Group Living and Altruism


I. Group living only pays if the net benefit > cost

A. Costs
1. Competition for food and space (walrus)
2. Parasite and disease transmission (streblid flies, vampire bats, roosts)

B. Predation benefits
1. Predator dilution (Ridley's turtles, cicadas)
2. Predator detection - more eyes and ears (meerkats)
3. Group defense (musk ox, oryx)


C. Foraging benefits
1. Decreased vigilance time (turnstones)

2. Information center (cliff swallows, evening bats)
3. Improved prey capture success (pelicans, black-headed gulls)

4. Group hunting (wild dogs, hyaenas, lions)

II. Cooperation and altruism

A. Cooperation - both parties benefit from act
1. best explained by mutualism
2. cheating can be prevented if partners can be selective.

B. Altruism - donor pays reproductive cost while recipient benefits

1. Kin selection - Hamilton's rule rB - C > 0;

a. r = relatedness: the proportion of genes shared with another individual which come from a common ancestor; B = benefit to the recipient in terms of an increase in their lifetime reproduction, C = cost to the donor in terms of a decrease in their lifetime reproduction

b. Best example is reproductive sacrifice to help others.

i. Belding's ground squirrels give alarm calls when female kin are nearby

ii. White-fronted bee-eaters that fail nesting redirect help to clan members provides an example of how kinship is used in decision making.

c. Complete reproductive altruism

i. common among hymenoptera which are haplo-diploid. Males are haploid and females are diploid. This type of genetic system leads to relatedness asymmetry. If females mate once, then sisters share 3/4 of their genes while brothers only share 1/4 with their sisters. Mothers still share 1/2 with their daughters.

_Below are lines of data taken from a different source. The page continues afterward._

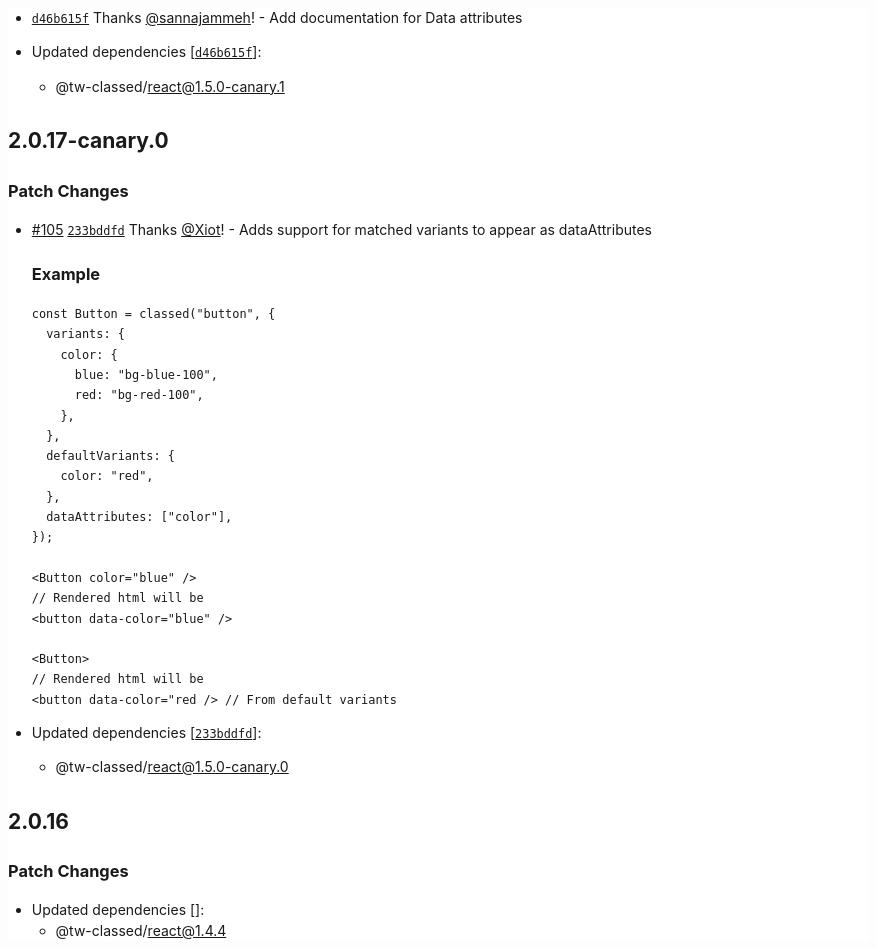 - [`d46b615f`](https://github.com/sannajammeh/tw-classed/commit/d46b615f3697d1a159367fa7c07b2c7a25f8b776) Thanks [@sannajammeh](https://github.com/sannajammeh)! - Add documentation for Data attributes

- Updated dependencies [[`d46b615f`](https://github.com/sannajammeh/tw-classed/commit/d46b615f3697d1a159367fa7c07b2c7a25f8b776)]:
  - @tw-classed/react@1.5.0-canary.1

## 2.0.17-canary.0

### Patch Changes

- [#105](https://github.com/sannajammeh/tw-classed/pull/105) [`233bddfd`](https://github.com/sannajammeh/tw-classed/commit/233bddfd28bed25a40c38a52bb75164dae7bfb36) Thanks [@Xiot](https://github.com/Xiot)! - Adds support for matched variants to appear as dataAttributes

  ### Example

  ```tsx
  const Button = classed("button", {
    variants: {
      color: {
        blue: "bg-blue-100",
        red: "bg-red-100",
      },
    },
    defaultVariants: {
      color: "red",
    },
    dataAttributes: ["color"],
  });

  <Button color="blue" />
  // Rendered html will be
  <button data-color="blue" />

  <Button>
  // Rendered html will be
  <button data-color="red /> // From default variants
  ```

- Updated dependencies [[`233bddfd`](https://github.com/sannajammeh/tw-classed/commit/233bddfd28bed25a40c38a52bb75164dae7bfb36)]:
  - @tw-classed/react@1.5.0-canary.0

## 2.0.16

### Patch Changes

- Updated dependencies []:
  - @tw-classed/react@1.4.4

Thus, sisters that help their mother rear more sisters can pass their genes on more efficiently than if they were to reproduce themselves! However, not all bees and wasps exhibit reproductive sacrifice.

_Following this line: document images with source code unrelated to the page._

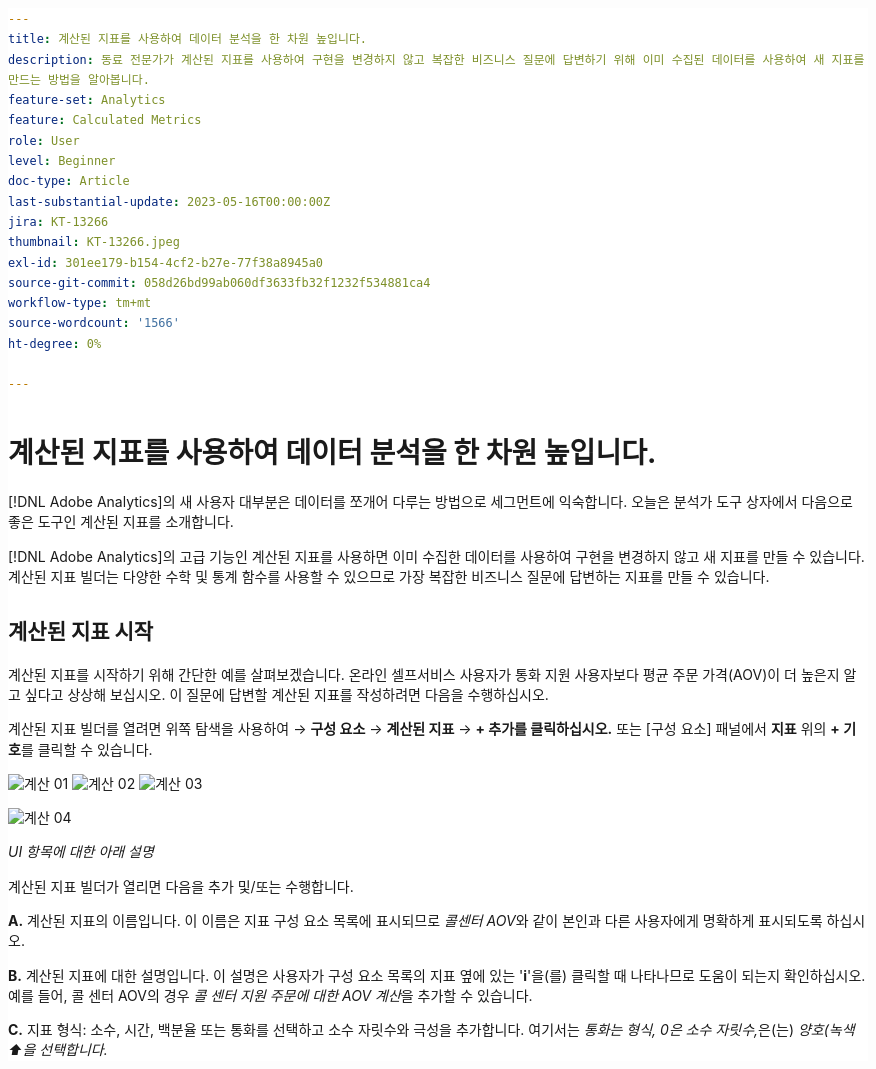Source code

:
 ```yaml
---
title: 계산된 지표를 사용하여 데이터 분석을 한 차원 높입니다.
description: 동료 전문가가 계산된 지표를 사용하여 구현을 변경하지 않고 복잡한 비즈니스 질문에 답변하기 위해 이미 수집된 데이터를 사용하여 새 지표를 만드는 방법을 알아봅니다.
feature-set: Analytics
feature: Calculated Metrics
role: User
level: Beginner
doc-type: Article
last-substantial-update: 2023-05-16T00:00:00Z
jira: KT-13266
thumbnail: KT-13266.jpeg
exl-id: 301ee179-b154-4cf2-b27e-77f38a8945a0
source-git-commit: 058d26bd99ab060df3633fb32f1232f534881ca4
workflow-type: tm+mt
source-wordcount: '1566'
ht-degree: 0%

---
```


# 계산된 지표를 사용하여 데이터 분석을 한 차원 높입니다.

[!DNL Adobe Analytics]의 새 사용자 대부분은 데이터를 쪼개어 다루는 방법으로 세그먼트에 익숙합니다. 오늘은 분석가 도구 상자에서 다음으로 좋은 도구인 계산된 지표를 소개합니다.

[!DNL Adobe Analytics]의 고급 기능인 계산된 지표를 사용하면 이미 수집한 데이터를 사용하여 구현을 변경하지 않고 새 지표를 만들 수 있습니다. 계산된 지표 빌더는 다양한 수학 및 통계 함수를 사용할 수 있으므로 가장 복잡한 비즈니스 질문에 답변하는 지표를 만들 수 있습니다.

## 계산된 지표 시작

계산된 지표를 시작하기 위해 간단한 예를 살펴보겠습니다. 온라인 셀프서비스 사용자가 통화 지원 사용자보다 평균 주문 가격(AOV)이 더 높은지 알고 싶다고 상상해 보십시오. 이 질문에 답변할 계산된 지표를 작성하려면 다음을 수행하십시오.

계산된 지표 빌더를 열려면 위쪽 탐색을 사용하여 → **구성 요소** → **계산된 지표** → **+ 추가를 클릭하십시오.** 또는 [구성 요소] 패널에서 **지표** 위의 **+ 기호**&#x200B;를 클릭할 수 있습니다.


![계산 01](assets/calc01.png) ![계산 02](assets/calc03.png) ![계산 03](assets/calc02.png)

![계산 04](assets/calc04.png)

*UI 항목에 대한 아래 설명*

계산된 지표 빌더가 열리면 다음을 추가 및/또는 수행합니다.

**A.** 계산된 지표의 이름입니다. 이 이름은 지표 구성 요소 목록에 표시되므로 *콜센터 AOV*&#x200B;와 같이 본인과 다른 사용자에게 명확하게 표시되도록 하십시오.

**B.** 계산된 지표에 대한 설명입니다. 이 설명은 사용자가 구성 요소 목록의 지표 옆에 있는 &#39;**i**&#39;을(를) 클릭할 때 나타나므로 도움이 되는지 확인하십시오. 예를 들어, 콜 센터 AOV의 경우 *콜 센터 지원 주문에 대한 AOV 계산*&#x200B;을 추가할 수 있습니다.

**C.** 지표 형식: 소수, 시간, 백분율 또는 통화를 선택하고 소수 자릿수와 극성을 추가합니다. 여기서는 *통화는 형식, 0은 소수 자릿수,*&#x200B;은(는) *양호(녹색⬆을 선택합니다.*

ii. also occurs in termites which are diploid

iii. and naked mole rats. These subterranean mammals apparently show inbreeding, which elevates average relatedness

iv. Most recent case is snapping shrimp from sponges in Belize. Don't yet know details yet.


2. Reciprocity - you scrub my back if I scrub yours, relatedness unnecessary

a. Differs from mutualism because of delay between acts.

b. Must find way to avoid cheating.

c. Unrelated male dolphins form alliances to gain access to females

d. Female vampire bats regurgitate blood to bats that fail to feed. Related and unrelated females live together for many years, experiments in captivity show that they reciprocate feedings with unrelated bats, and that the cost of a blood meal is less than the benefit.